L'éducation sexuelle à l'ère des réseaux sociaux, quelles conséquences

Il faudrait avoir vécu dans une grotte depuis trente ans pour ne pas avoir remarqué que les réseaux sociaux ont pris une place prépondérante dans nos sociétés modernes. Que ce soit pour communiquer, s'informer ou échanger, les Twitter, Instagram et autres YouTube nous donnent de nombreuses options.

Si l'actualité, le divertissement et le sport sont des sujets incontournables sur ces réseaux, il y a un qui est plus discret : l'éducation sexuelle. Il n'est cependant pas inexistant et constitue même pour certains une activité à temps plein. C'est notamment le cas de Florence Valiquette-Savoie et Estelle Cazelais, deux jeunes sexologues qui ont créé en 2015 Les ateliers SexURL, un organisme dédié à l’éducation sexuelle dans les écoles et les organismes communautaires. Elles ont aussi lancé en complément à ce travail de terrain le site Réfléchir à ça! où l'on trouve notamment des «capsules sexo-éducatives pour les jeunes et les moins jeunes en quête de réponses» que l'on retrouve aussi sur leur chaîne YouTube. 

Pour Florence Valiquette, co-directrice des ateliers SexURL et sexologue, les plateformes comme YouTube se sont vite imposées comme des moyens de diffusion évidents. «Il y a un côté interactif qui est très intéressant à utiliser quand on parle d'éducation sexuelle et on peut à la fois faire passer des informations sérieuses tout en gardant une touche d'humour et notre personnalité, dit la spécialiste. Tout le défi est bien sûr de synthétiser l'information, de la rendre accessible et d'être capable de la faire passer en trois minutes».

Si les sujets abordés sont sérieux, le ton reste en effet léger et la bonne humeur communicative des intervenantes permet de décomplexer les jeunes internautes pour qui la sexualité peut être un sujet tabou. C'est en majorité des jeunes filles qui consultent le site et les capsules, mais parfois, ce sont aussi les parents. «On ne vole évidemment pas la place des parents ou des intervenantes, des infirmières, en fait nous sommes complémentaires, l'éducation sexuelle est tout sauf une compétition, continue Florence Valiquette. Les vidéos permettent parfois de briser la glace disons, d'aborder un sujet tabou plus simplement». La section Pose ta question permet «aux adolescent(e)s en quête de réponse, mais aussi aux parents, aux tuteurs, aux intervenant(e)s, aux enseignant(e)s qui souhaitent mieux comprendre les réalités vécues par les adolescent(e)s; ou même qui se questionnent sur leur propre sexualité» de le faire.
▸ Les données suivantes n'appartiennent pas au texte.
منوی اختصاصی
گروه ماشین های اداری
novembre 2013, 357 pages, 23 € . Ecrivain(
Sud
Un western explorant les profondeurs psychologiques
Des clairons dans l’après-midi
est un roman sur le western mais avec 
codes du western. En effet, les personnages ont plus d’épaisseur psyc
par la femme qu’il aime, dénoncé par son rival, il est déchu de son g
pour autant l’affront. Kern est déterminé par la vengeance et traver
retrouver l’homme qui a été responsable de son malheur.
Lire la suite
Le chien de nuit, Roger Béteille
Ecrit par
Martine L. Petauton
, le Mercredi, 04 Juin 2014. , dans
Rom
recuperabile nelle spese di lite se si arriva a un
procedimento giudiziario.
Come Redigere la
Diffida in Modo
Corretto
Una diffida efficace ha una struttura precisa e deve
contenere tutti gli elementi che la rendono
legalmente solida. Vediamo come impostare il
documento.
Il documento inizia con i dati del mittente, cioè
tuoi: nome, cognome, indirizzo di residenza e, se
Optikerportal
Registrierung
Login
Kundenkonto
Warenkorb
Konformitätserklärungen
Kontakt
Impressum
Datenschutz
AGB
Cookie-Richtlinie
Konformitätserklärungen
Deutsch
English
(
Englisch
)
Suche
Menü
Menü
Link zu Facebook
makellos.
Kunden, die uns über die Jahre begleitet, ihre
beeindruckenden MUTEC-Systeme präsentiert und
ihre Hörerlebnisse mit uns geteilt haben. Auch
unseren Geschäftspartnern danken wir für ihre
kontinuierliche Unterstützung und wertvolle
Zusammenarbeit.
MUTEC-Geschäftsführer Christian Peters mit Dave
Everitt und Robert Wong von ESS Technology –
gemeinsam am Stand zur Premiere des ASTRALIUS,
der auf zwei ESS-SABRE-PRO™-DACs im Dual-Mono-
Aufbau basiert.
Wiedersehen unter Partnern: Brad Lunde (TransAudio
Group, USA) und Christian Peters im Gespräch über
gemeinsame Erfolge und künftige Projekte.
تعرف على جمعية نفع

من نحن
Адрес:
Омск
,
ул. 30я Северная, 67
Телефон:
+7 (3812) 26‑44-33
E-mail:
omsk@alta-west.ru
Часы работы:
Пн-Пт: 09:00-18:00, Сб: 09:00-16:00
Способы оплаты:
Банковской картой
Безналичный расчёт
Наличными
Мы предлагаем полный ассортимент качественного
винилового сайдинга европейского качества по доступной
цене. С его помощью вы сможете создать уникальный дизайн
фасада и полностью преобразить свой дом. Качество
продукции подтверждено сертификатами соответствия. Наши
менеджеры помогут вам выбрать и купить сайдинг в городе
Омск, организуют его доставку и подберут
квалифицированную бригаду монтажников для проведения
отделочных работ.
La jouissance sur Instagram

June est une Française qui anime le compte Instagram au nom qui ne cache en rien ses intentions : Jouissance Club. Elle l'alimente de ses propres illustrations et de phrases sur la sexualité, mais avant tout le plaisir. «Je commençais à m'ennuyer dans ma vie sexuelle, je voulais montrer qu'on pouvait être plus créatif et aller au-delà de la pénétration, nous confie-t-elle. Au début, le compte s'adressait en priorité aux hommes de 30 ans, mais je me suis aperçue que ça intéressait aussi des filles, des jeunes, des trans, non binaires, bref tout le monde!».

Le choix de la plateforme Instagram n'est pas anodin puisque la jeune femme est illustratrice de métier. June ne joue pas aux sexologues, ne parle pas d'anatomie, mais plus de ressenti. «Tous les conseils que je donne sont validés par moi-même, j'ai essayé tout ce dont je parle, je suis curieuse, j'explore beaucoup. Je vois mon compte un peu comme un livre de cuisine avec plein de recettes différentes que les gens peuvent essayer quand ils sont en manque d'inspiration. En revanche, je ne fais que des suggestions, je ne leur dis pas de faire comme ci ou comme ça car il faut toujours composer avec la personne qu'on a en face».

June reconnaît les limites de l'éducation sexuelle via les réseaux sociaux. «Ce sont des bases qui sont données, on ne peut évidemment pas apprendre à faire l'amour sur Instagram, c'est impossible». Même son de cloche du côté de la sexologue de SexURL, «Le web ne permet pas vraiment de faire de suivi comme on peut le faire en atelier, on ne peut donc pas voir l'impact de ce que l'on fait, on se limite aux commentaires, mais ce n'est pas un gros feedback».

Ils ne remplaceront sans doute pas le travail sur le terrain des professionnels de l'éducation sexuelle, mais la balado-diffusion, les sites informatifs et les réseaux-sociaux sont autant de portes d'entrées pour aborder sans complexe toutes les questions que les jeunes générations se posent bien légitimement.